Republican winning war on Education.

Dwain Northey (Gen X)

The loss of PBS is a heartbreaking blow to the heart of American culture and education. For generations, PBS has been a quiet, constant presence in our homes — a refuge of thoughtful programming, trusted journalism, and boundless learning. From Sesame Street to Nova, Frontline to Masterpiece, it has nurtured young minds, sparked curiosity, and offered the kind of depth and integrity commercial networks too often lack.

But now, due to the GOP’s draconian budget cuts and increasingly hostile posture toward public education and informed citizenship, PBS has been silenced. It’s not just a line item removed — it’s a message: that facts, science, history, and empathy are expendable in pursuit of ideological purity and short-term gain.

This wasn’t just about money.
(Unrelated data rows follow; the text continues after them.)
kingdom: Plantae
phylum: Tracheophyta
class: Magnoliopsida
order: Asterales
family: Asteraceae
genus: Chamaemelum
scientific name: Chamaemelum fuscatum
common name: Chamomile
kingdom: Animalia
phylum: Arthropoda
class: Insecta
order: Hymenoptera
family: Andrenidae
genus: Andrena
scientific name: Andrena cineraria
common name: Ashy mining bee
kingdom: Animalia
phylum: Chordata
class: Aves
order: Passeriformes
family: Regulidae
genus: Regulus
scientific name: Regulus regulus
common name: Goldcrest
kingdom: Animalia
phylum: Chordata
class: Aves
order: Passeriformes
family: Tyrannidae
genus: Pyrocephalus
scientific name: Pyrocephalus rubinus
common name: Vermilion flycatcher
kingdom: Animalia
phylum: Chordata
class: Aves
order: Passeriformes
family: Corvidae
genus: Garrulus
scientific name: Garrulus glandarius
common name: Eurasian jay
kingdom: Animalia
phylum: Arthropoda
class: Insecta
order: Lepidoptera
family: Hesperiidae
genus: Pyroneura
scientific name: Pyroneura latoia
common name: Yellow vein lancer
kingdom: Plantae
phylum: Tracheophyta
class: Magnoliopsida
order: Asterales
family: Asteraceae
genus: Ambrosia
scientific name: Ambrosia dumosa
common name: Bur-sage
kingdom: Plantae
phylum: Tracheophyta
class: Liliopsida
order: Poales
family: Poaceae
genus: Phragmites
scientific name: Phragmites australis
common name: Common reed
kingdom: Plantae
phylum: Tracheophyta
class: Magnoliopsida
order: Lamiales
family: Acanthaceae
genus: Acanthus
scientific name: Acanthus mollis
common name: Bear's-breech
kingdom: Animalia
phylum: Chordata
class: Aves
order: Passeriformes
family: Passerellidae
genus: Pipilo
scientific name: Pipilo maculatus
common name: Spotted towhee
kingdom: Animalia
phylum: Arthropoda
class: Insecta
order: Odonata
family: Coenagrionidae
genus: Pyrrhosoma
This was a calculated dismantling of a beloved institution that dared to educate rather than entertain, to question rather than conform. PBS’s quiet resistance — promoting literacy, inclusivity, and critical thinking — proved intolerable to those who see informed citizens as a threat rather than a foundation of democracy.

We mourn more than the loss of a network; we mourn the erosion of a public trust. We mourn for the children who will never meet Big Bird or learn the alphabet with joyful songs. We mourn for the classrooms that relied on free, accessible programming. We mourn for truth, nuance, and care — all casualties in a broader war on knowledge.

PBS didn’t just inform us. It made us better. And we will feel its absence profoundly.